In HorrorScopes, the Grapevine’s dedicated team of amateur astrologists break down your upcoming weeks based on shit like “moons,” as if they even exist.
Aries
We didn’t want to be the one to tell you, but your boyfriend’s fetish is actually hanging out with pathetic losers.
Taurus
The truth, Taurus, is that that moustache you’re growing is not working for you and everyone is just too polite to say anything. You’re not attractive enough to pull off the 70s porn star aesthetic. You’re a systems analyst.
Gemini
Gemini, let’s not beat around the bush. 2020 is your year. We’d recommend just buying your wedding dress now ‘cause there’s no way your latest drug-addled fuckbuddy isn’t going to pop the question soon.
Cancer
Don’t be embarrassed about your weekly chugging Merlot and crying to Kelly Clarkson’s “Breakaway” sessions, Cancer. Spread your wings and fly, bby.
Leo
Leave her before she loves you, Leo.
Virgo
You can say you’re “not a brony” all you want, but we know the truth. You disgust me.
Libra
Do you have your passport? Did you get your shots? Libra, get ready, ‘cause you’ll have a great time in America.
Scorpio
Your dedication to the art of influencing is admirable, Scorpio, that said, there are only so many variations when taking pictures of your butt. Maybe it’s time for a boob job—you need new material.
Sagittarius
If you don’t file your taxes on time, all of your loved ones will die before you.
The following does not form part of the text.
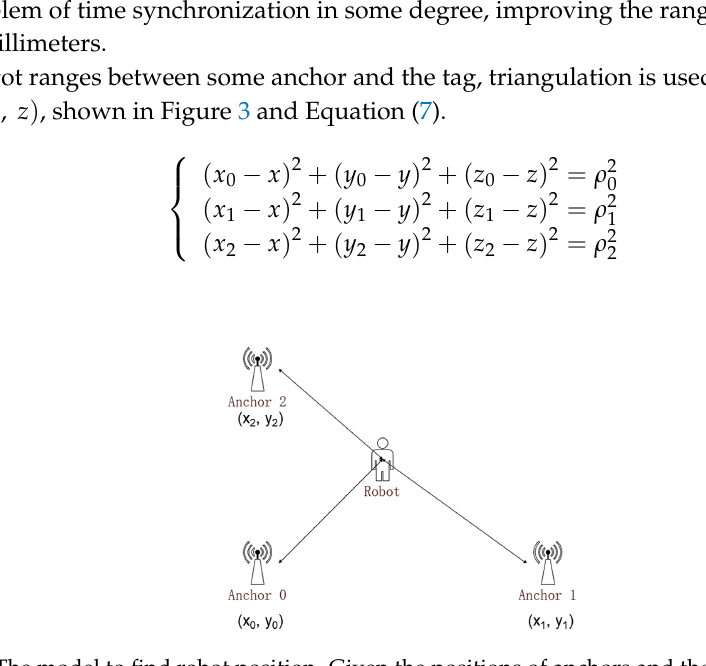
Figure 3. The model to find robot position. Given the positions of anchors and the distances between the some anchor to the robot, the position of robot could be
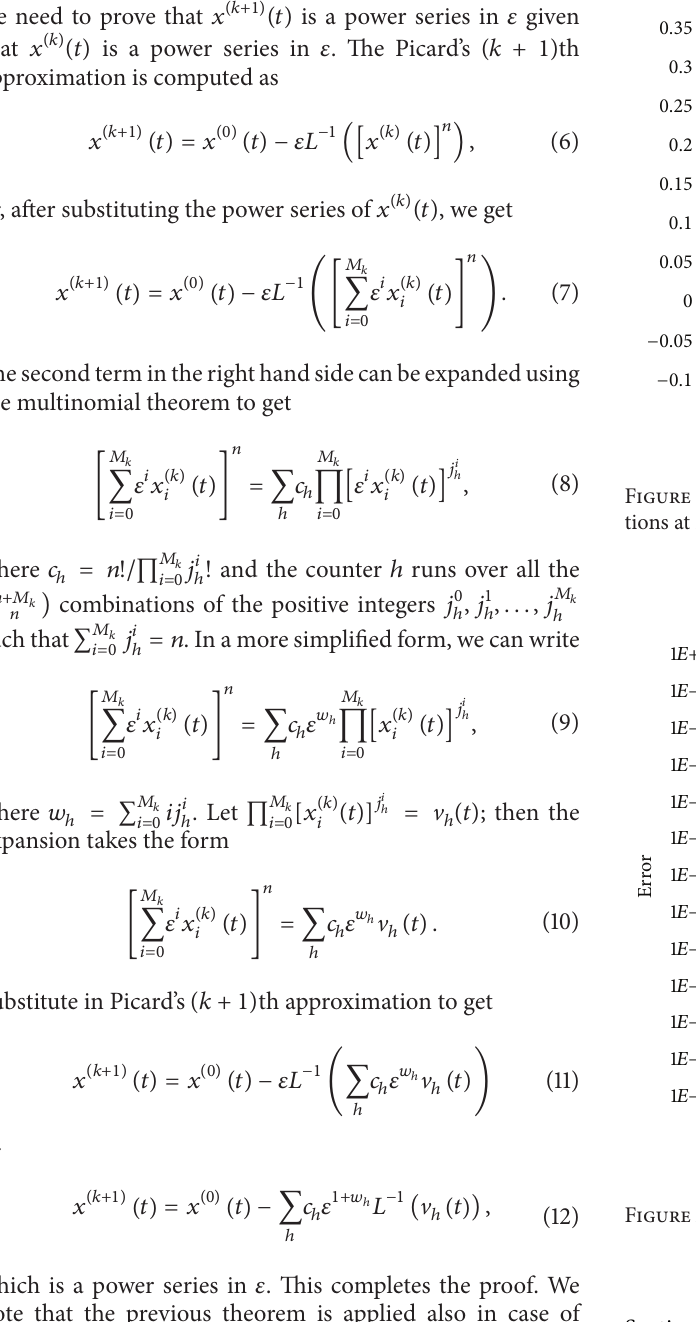
Section 4. The simulations up to third order and fourth correction are shown in Section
Oh, just kidding, nobody loves you.
Capricorn
Your Mom knows about your Pornhub premium. Also your incest fetish.
Aquarius
What are you doing? Seriously, what are you doing? At this very moment. While you’re reading this. Stop that. Stop thinking about that. Gross.
Pisces
You know you’re flawless, and we know you’re flawless, but does the rest of the world? Time to show everyone what you’ve got in the form of maracas.